[At-Large] Impressions from the Whois-Review

Patrick Vande Walle patrick at vande-walle.eu
Mon Jan 31 18:34:39 UTC 2011

Thanks for this, Lutz. I have a few questions.

About the membership of the review team: are there any data protection offices represented, law enforcement agencies ? 

About the technical aspects of the WHOIS: 

it has long been said several times that the current WHOIS system is broken, not only because it does not support anything else than US-ASCII gracefully, but also because it does not allow any credentials-based access, etc.  There have been several suggestions, from the IRIS standard to REST interfaces, like the one developed by ARIN. Is this part of the discussion ?
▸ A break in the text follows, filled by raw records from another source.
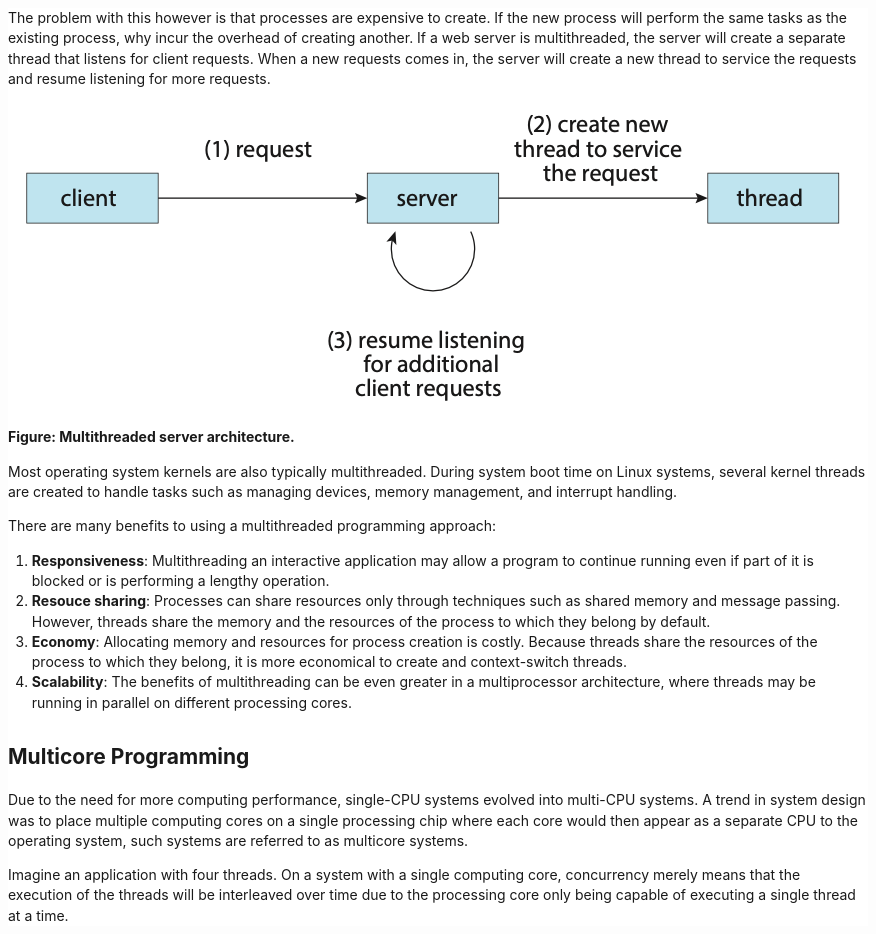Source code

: The problem with this however is that processes are expensive to create. If the
new process will perform the same tasks as the existing process, why incur the
overhead of creating another. If a web server is multithreaded, the server will
create a separate thread that listens for client requests. When a new requests
comes in, the server will create a new thread to service the requests and resume
listening for more requests.

![Figure: Multithreaded server architecture.](../media/multi-threaded-web-server.png)
**Figure: Multithreaded server architecture.**

Most operating system kernels are also typically multithreaded. During system
boot time on Linux systems, several kernel threads are created to handle tasks
such as managing devices, memory management, and interrupt handling.

There are many benefits to using a multithreaded programming approach:
1. **Responsiveness**: Multithreading an interactive application may allow a 
program to continue running even if part of it is blocked or is performing a 
lengthy operation.
2. **Resouce sharing**: Processes can share resources only through techniques 
such as shared memory and message passing. However, threads share the memory and 
the resources of the process to which they belong by default.
3. **Economy**: Allocating memory and resources for process creation is costly. 
Because threads share the resources of the process to which they belong, it is 
more economical to create and context-switch threads.
4. **Scalability**: The benefits of multithreading can be even greater in a 
multiprocessor architecture, where threads may be running in parallel on different 
processing cores.

## Multicore Programming
Due to the need for more computing performance, single-CPU systems evolved into
multi-CPU systems. A trend in system design was to place multiple computing cores
on a single processing chip where each core would then appear as a separate CPU 
to the operating system, such systems are referred to as multicore systems.

Imagine an application with four threads. On a system with a single computing core,
concurrency merely means that the execution of the threads will be interleaved
over time due to the processing core only being capable of executing a single
thread at a time.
This being said, I would tend to agree with Neil that the WHOIS might contain clues that eventually lead to the criminal. It is certainly useful to an extend to LEAs. 
But that does not mean that the WHOIS should be open to all.  To take an example that has already been mentioned : the car registration plate databases are open to LEAs, possibly insurance companies, emergency services, etc. But these parties are clearly identified. This is not the case with the WHOIS. It is open to all, including the bad guys. The "good guys" that could justify a genuine interest to the WHOIS can certainly be identified and be granted unlimited WHOIS access.

On 31 Jan 2011, at 18:27, Derek Smythe wrote:

> Also, anybody wishing to refute that non-LE third parties play an 
> important part in fighting Internet abuse, is not in touch with what 
> is happening on the Internet currently.

What *is* happening is one thing. What should be happening is another. I would have little problem with private organizations using the WHOIS to fight Internet abuse. As long as they can transparently show who pays for their work, which agreements they have signed with which LEAs, etc. We do not have a democratic control over them, so transparency is the minimum required in that case.   LEAs, may be slow, overloaded, etc, but, at least, they are under the control of the democratic system we voted for (in democratic countries, at least).   

I come from a cultural and societal background where private investigations have bad press. More often than not, the discoveries of private investigations are dismissed in court, because they were conducted by unaccountable parties.  It may be that other cultures are OK with private investigations. But because the gTLD market is global by definition, we need policies that are global , and not one based on that of a particular society.